Folha de S. Paulo
01/09/2009
Andrea Murta, da redação
Cobiça por recursos de seu país ajudou Gaddafi a deixar de ser pária internacional
Ao celebrar, hoje, os 40 anos do golpe que o levou ao poder na Líbia, Muammar Gaddafi, 67, poderá se vangloriar de ter passado de "cachorro louco", como fora apelidado pelo presidente americano Ronald Reagan na década de 80, a ditador cortejado por potências mundiais, ávidas pelos recursos energéticos que abundam no território e pelo poder de investimento de um fundo soberano avaliado em US$ 70 bilhões.
Apenas neste ano, Gaddafi acumula um pedido de desculpas da Suíça -cujo governo não suportou as retaliações comerciais sofridas por prender o filho do ditador, que havia espancado um empregado em Genebra-, uma oferta de US$ 5 bilhões da Itália como compensação pelo período colonial e a libertação pela Escócia do ex-agente de inteligência Abdel Basset al Megrahi, único condenado pelo atentado de Lockerbie de 1988, no qual 270 pessoas morreram.
Mas os sucessos internacionais não escondem a realidade de um país governado com punhos de ferro, onde toda oposição é brutalmente esmagada e uma abertura democrática segue invisível no horizonte.
A retirada do país da condição de pária começou no final dos anos 1990, quando Gaddafi, antigo patrocinador de movimentos radicais como o IRA, concordou em enviar Megrahi e outro suspeito pelo atentado de Lockerbie para julgamento na Holanda.
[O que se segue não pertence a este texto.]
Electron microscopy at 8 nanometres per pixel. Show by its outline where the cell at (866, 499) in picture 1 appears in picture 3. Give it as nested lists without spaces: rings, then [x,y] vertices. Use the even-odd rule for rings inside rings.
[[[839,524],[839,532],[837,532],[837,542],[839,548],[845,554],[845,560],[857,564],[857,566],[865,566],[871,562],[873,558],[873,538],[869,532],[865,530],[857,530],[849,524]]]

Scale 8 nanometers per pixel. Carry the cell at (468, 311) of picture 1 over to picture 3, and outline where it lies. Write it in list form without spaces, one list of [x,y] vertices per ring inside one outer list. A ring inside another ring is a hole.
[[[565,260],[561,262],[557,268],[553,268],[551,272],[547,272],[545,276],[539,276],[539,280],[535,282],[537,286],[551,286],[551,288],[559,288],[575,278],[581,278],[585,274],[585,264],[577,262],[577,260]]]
Mais tarde, o governo líbio assumiu responsabilidade pelo ocorrido e indenizou as famílias das vítimas.
O processo se acelerou após o 11 de Setembro, quando Gaddafi ficou ao lado dos EUA na "guerra ao terror" do ex-presidente George W. Bush (2001-2009). Ele concordou em se livrar de seu programa nuclear e foi usado por Bush como exemplo de que sua estratégia internacional poderia dar certo.
"Estávamos todos esperando que os EUA, especialmente, tentariam algum tipo de troca pelo retorno do país ao palco internacional, exigindo mais direitos humanos e boa governança. Mas não houve nada", afirmou à Folha Yahia Zoubir, analista internacional especialista em norte da África.
"Os países desenvolvidos veem um mercado gigantesco, onde há muito a ser feito em infraestrutura. O petróleo local é um dos melhores do mundo em termos de custo-benefício, e há muito gás natural disponível. Tudo isso patrocina uma "realpolitik'", diz Zoubir.
Não se nega que o sistema de Estado que Gaddafi impôs no país, que mistura socialismo e islã, garantiu educação, saúde e moradia populares. Mas os salários continuam muito baixos, e o governo ainda é o principal provedor de empregos.
Para Ali Ahmida, diretor de ciência política da Universidade da Nova Inglaterra (nos EUA), "se não fosse pelo petróleo, a Líbia seria a Cuba da África". "Instituições públicas estão terrivelmente decadentes, a população viveu em isolamento por muito tempo, e há um medo muito grande de permitir qualquer debate real."
Os governos podem se dobrar a interesses econômicos, mas ainda têm de lidar com uma opinião pública contrária a Gaddafi. Os EUA estão enfrentando dificuldades para achar um local onde hospedar o ditador durante a Assembleia Geral da ONU, neste mês.